→ Source text:
☆ ☆ ☆

Jaiz Bank plc, the first full-fledged
non-interest bank in Nigeria has increased its branch network to ten, with the
commissioning of its Katsina branch yesterday by the state governor, Alhaji
Ibrahim Shehu Shema, a statement from the bank said.
The bank commenced operations with three
branches in Abuja, Kaduna and Kano states on January 6, 2012, after it received
licence from the Central Bank of Nigeria on November 11, 2011, to operate as a
non-interest bank.
The bank now has branches in Gombe, Maiduguri,
Katsina, and two branches in Kano. The bank has also added two branches in
Abuja, the Federal Capital Territory. The branches are located at the National
Assembly and Wuse District.
Commissioning the bank yesterday, the governor
promised to identify and support the operations of the bank stated, and stated,
Katsina State Government is ready to partner with and support Jaiz bank and
other financial institutions that are ready to invest in the real sector of the
economy, to enable the state achieve greater economic prosperity
“Today, we extend our unique hospitality to
Jaiz Bank, as we say welcome to Katsina. There is no doubt that the people of
Katsina and many other parts of Nigeria have been agitating for a financial
service provider that operates based on rules of commerce and trade, in
accordance with Sharia Principles.”

☆ ☆ ☆

→ Supplied entries:

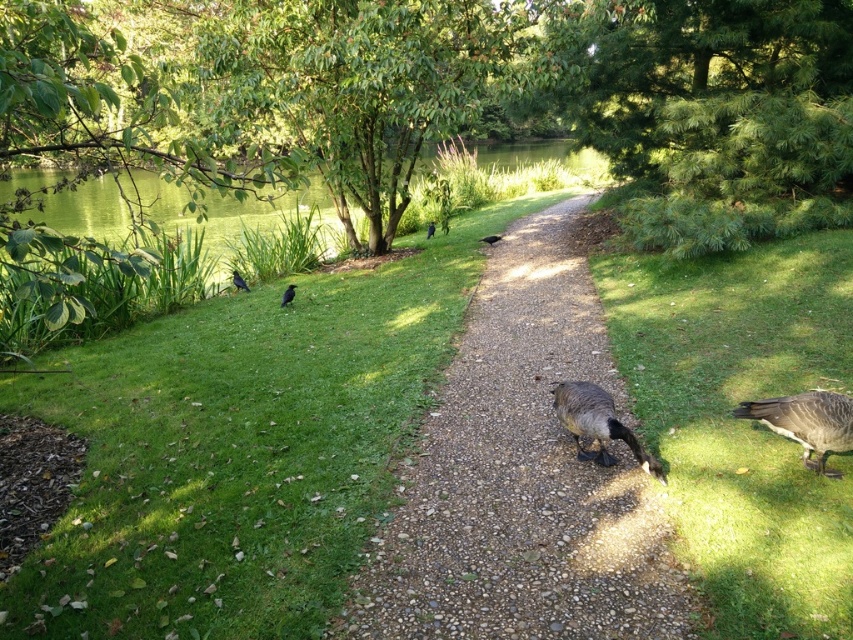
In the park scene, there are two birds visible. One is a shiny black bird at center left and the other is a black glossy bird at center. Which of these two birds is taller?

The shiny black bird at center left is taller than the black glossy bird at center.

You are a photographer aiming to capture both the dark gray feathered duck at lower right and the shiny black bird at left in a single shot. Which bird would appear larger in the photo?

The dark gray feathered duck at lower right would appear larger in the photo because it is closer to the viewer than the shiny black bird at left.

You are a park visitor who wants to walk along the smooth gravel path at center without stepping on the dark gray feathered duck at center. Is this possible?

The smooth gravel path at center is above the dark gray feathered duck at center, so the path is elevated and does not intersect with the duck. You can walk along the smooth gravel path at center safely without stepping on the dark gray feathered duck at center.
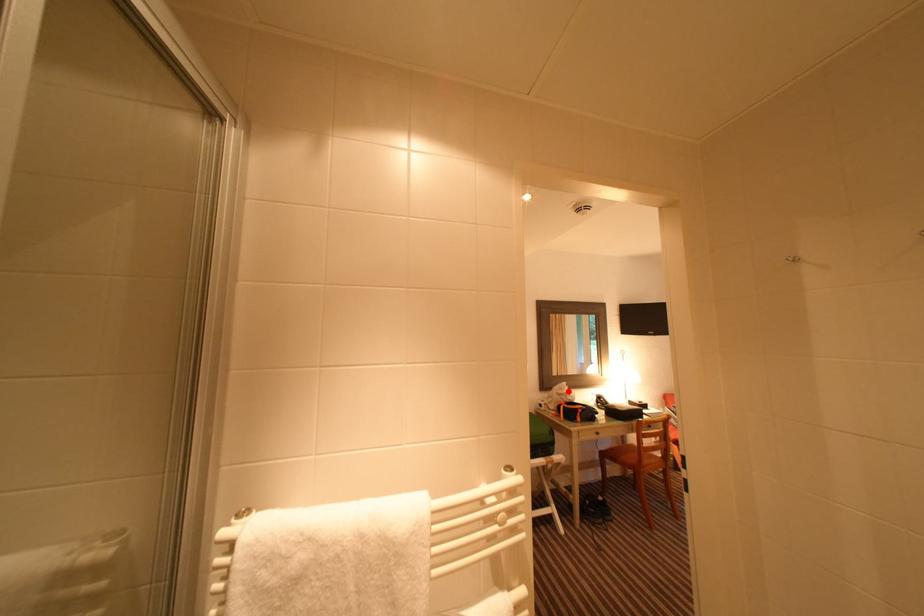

☆ ☆ ☆

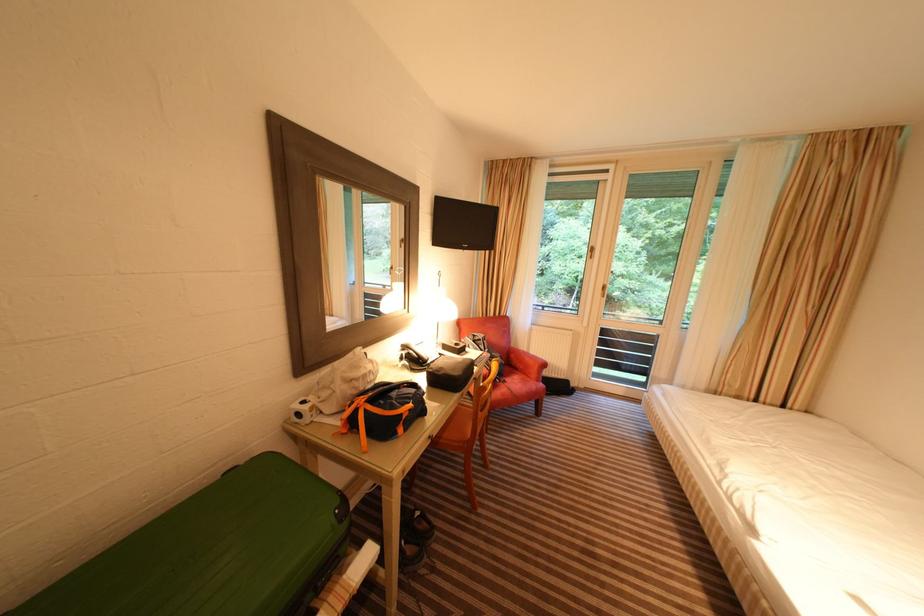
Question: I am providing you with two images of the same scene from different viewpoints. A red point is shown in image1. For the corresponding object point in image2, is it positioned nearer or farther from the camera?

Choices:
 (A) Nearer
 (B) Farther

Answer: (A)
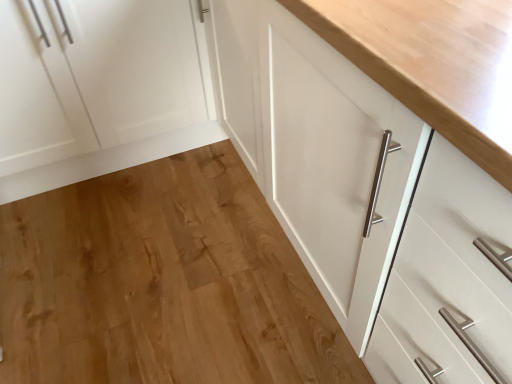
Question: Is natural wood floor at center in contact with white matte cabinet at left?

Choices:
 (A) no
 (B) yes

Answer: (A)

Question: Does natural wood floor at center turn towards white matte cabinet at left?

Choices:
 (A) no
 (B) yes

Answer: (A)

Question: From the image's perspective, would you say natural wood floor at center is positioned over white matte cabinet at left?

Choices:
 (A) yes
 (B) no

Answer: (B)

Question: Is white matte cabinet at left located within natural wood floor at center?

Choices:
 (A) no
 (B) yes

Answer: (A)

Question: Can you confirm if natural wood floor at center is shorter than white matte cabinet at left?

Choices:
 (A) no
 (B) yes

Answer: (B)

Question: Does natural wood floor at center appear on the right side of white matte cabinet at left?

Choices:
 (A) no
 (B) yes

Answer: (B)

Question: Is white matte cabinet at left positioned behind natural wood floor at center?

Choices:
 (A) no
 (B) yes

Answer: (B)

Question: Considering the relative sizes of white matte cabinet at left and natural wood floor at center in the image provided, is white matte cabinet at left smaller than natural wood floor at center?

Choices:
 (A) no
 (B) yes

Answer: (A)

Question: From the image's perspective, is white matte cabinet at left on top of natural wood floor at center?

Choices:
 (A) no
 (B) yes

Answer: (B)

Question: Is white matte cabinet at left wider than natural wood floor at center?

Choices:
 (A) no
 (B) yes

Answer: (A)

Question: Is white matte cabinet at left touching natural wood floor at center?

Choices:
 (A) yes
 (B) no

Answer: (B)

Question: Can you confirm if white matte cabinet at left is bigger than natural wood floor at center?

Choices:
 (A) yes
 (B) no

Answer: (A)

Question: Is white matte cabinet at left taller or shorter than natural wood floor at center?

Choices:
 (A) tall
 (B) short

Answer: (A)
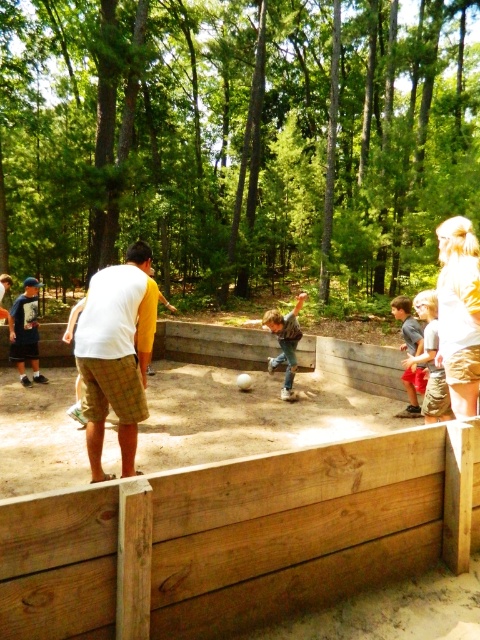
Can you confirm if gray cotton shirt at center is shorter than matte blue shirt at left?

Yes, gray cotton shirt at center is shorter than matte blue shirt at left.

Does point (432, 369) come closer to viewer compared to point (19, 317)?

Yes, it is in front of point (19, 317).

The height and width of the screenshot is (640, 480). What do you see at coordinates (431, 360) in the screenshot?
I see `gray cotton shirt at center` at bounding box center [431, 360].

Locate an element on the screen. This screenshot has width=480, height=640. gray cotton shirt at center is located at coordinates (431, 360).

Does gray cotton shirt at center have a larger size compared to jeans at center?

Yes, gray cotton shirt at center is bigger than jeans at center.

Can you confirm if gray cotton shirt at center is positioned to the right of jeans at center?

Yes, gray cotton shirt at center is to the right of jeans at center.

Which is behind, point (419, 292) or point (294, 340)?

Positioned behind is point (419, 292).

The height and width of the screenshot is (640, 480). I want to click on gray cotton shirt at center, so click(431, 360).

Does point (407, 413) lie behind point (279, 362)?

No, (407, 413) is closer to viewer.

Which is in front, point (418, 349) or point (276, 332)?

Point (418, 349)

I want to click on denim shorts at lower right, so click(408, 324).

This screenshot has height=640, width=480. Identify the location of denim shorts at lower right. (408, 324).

☆ ☆ ☆

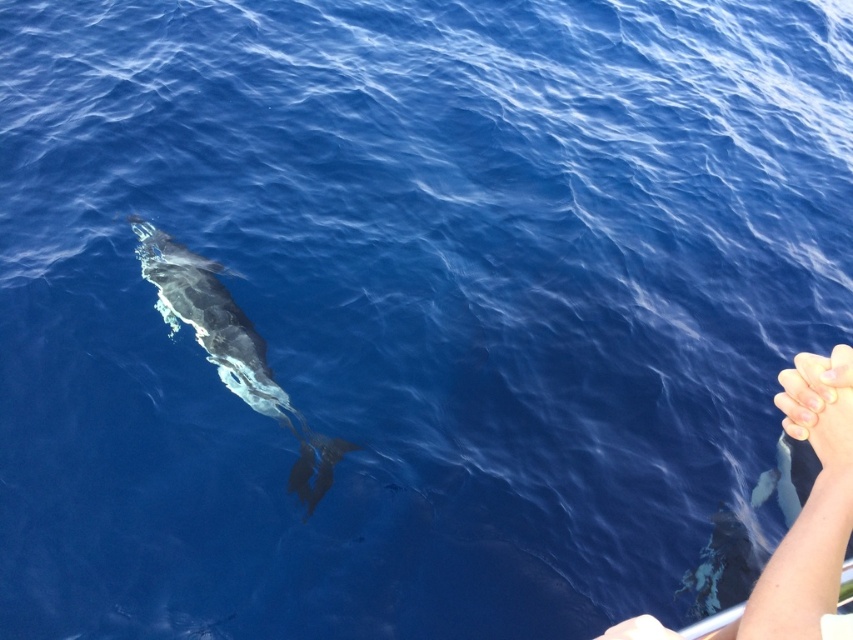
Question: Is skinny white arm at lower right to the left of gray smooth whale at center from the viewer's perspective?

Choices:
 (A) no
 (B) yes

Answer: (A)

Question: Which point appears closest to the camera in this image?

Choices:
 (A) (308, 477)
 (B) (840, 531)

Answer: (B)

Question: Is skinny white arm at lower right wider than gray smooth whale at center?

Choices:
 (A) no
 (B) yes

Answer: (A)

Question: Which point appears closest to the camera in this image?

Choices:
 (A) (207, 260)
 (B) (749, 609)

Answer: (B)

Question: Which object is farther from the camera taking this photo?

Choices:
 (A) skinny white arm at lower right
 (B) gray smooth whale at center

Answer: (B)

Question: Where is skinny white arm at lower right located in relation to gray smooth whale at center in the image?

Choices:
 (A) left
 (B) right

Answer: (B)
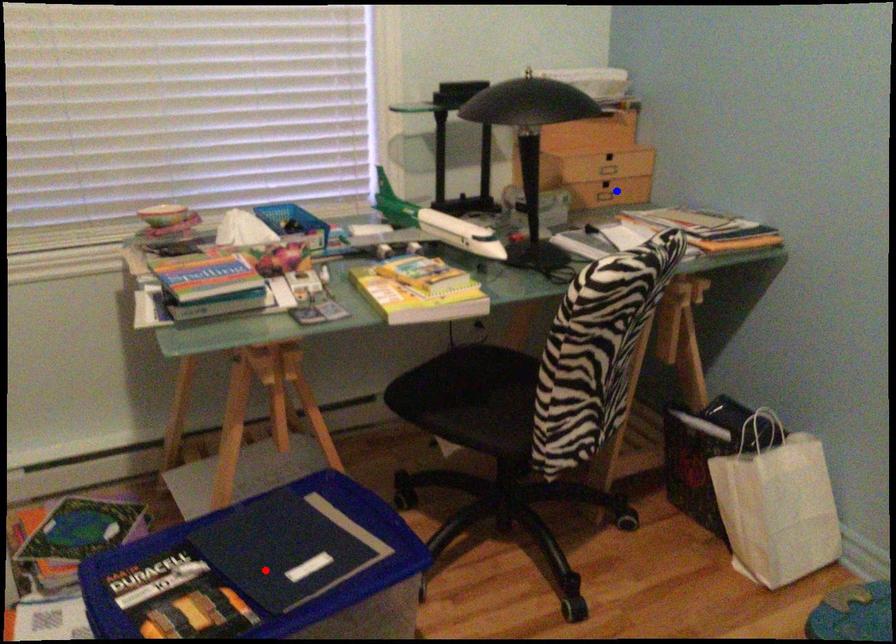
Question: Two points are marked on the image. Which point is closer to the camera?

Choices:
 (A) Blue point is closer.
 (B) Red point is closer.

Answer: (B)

☆ ☆ ☆

→ Tasks to perform:
(A) Answer these from the article about Jaiz Bank:
(i) On what date did the bank begin operations?
(ii) Who commissioned the Katsina branch?
(iii) Where are the two branches the bank added in Abuja located?
(B) Write the next few sentences of the article about Jaiz Bank, picking up right after its last sentence.

→ Results for each task:
(A)
(i) January 6, 2012
(ii) Alhaji Ibrahim Shehu Shema, the governor of Katsina State
(iii) At the National Assembly and in Wuse District

(B)
The chairman, board of directors of Jaiz Bank,
Alhaji Umaru Mutallab thanked the governor and people of Katsina for their
hospitality and promised to help develop the real sector of the economy of the
state.
He said: “Our vision is to be the dominant
non-interest financial service provider in sub Saharan Africa. We intend to
achieve this by providing innovative, value-added, non-interest financial
services to our clientele by employing the best people, supported by
technology.”
He said there were plans to open additional
branches in Bauchi, Zamfara, Sokoto, Kebbi and Jigawa states and to open
additional branches at the Bayero University Kano, Federal Secretariat Abuja
and Zaria, before the end of year 2013.